What it also demonstrated was that the vast majority of people who write things about hotels on the net are fucking simpletons. For example (and all of the spelling is how I found it, I promise):

“Upon arrival we were checked in by a sourly faced limited English clerk” - What you’ve done there, right, is gone to a foreign country. You might find they talk differently there.

“Our room view was lovely untill we watched a very ill and distressed camel die one evening so that was upsetting.” - Er, what? And you stood idly by?

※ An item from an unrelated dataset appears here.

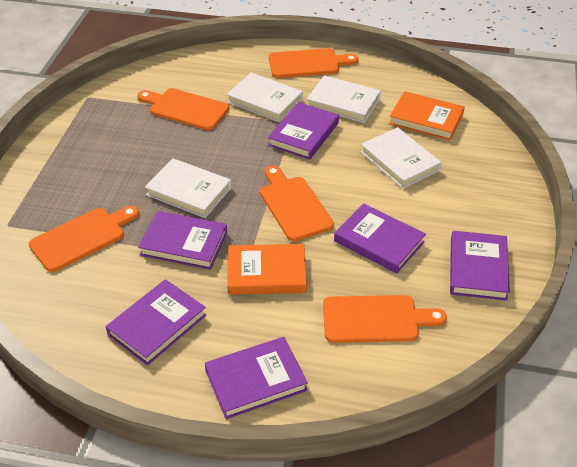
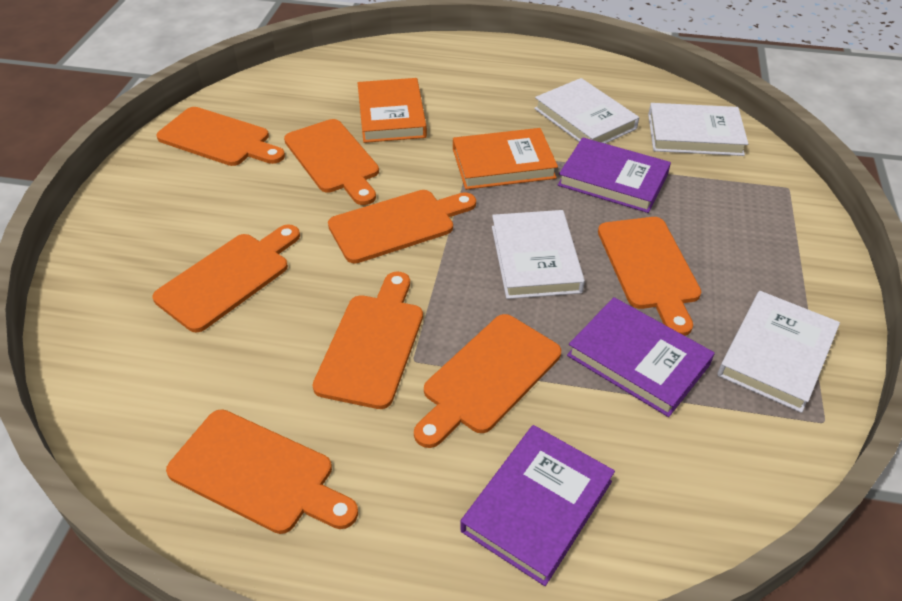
orange cutting board: 5 -> 8
purple book: 6 -> 3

“…a man who held his hand out for a tip per suitcase” - Having carted your no doubt very heavy cases about in 40 degree heat, would it be too much to ask to slip him 5 Egyptian pounds, or 50p as it works out?

“I found the desk staff very unhelpfull and their sourly attitude unpleasant” - Bit rich coming from you, innit?

“I defiantely wouldn’t rate the place worthy of 5 stars and shant go back.” - With this concluding sentence you have marked your review null and void. Go back to school.

Needless to say, none of these things were true. The bad reviews are from people who got tummy bugs and were ill whilst away. This is not the problem of the hotel generally, but the fault of the British people who lie in the 40 degree heat all day, shovel huge amounts of food into themselves and then fling gallons of all-inclusive booze down their necks and wonder why they feel a bit runny the next day (like I did).

Of all the reviews my favourite (which I can’t be bothered to find now) was the one that said, and I shit you not:

“We went to Cairo for the day but is was quite shabby and run down.”

By the way, the quotes above (except the Cairo one) come from one review, the first one on this page. Judging by the date, they were there the same time as me and the wife. There was no dead camel, no collapsing walls, the beer was cold and the food was fine. They are, without a doubt, full of shit. Runny, runny shit.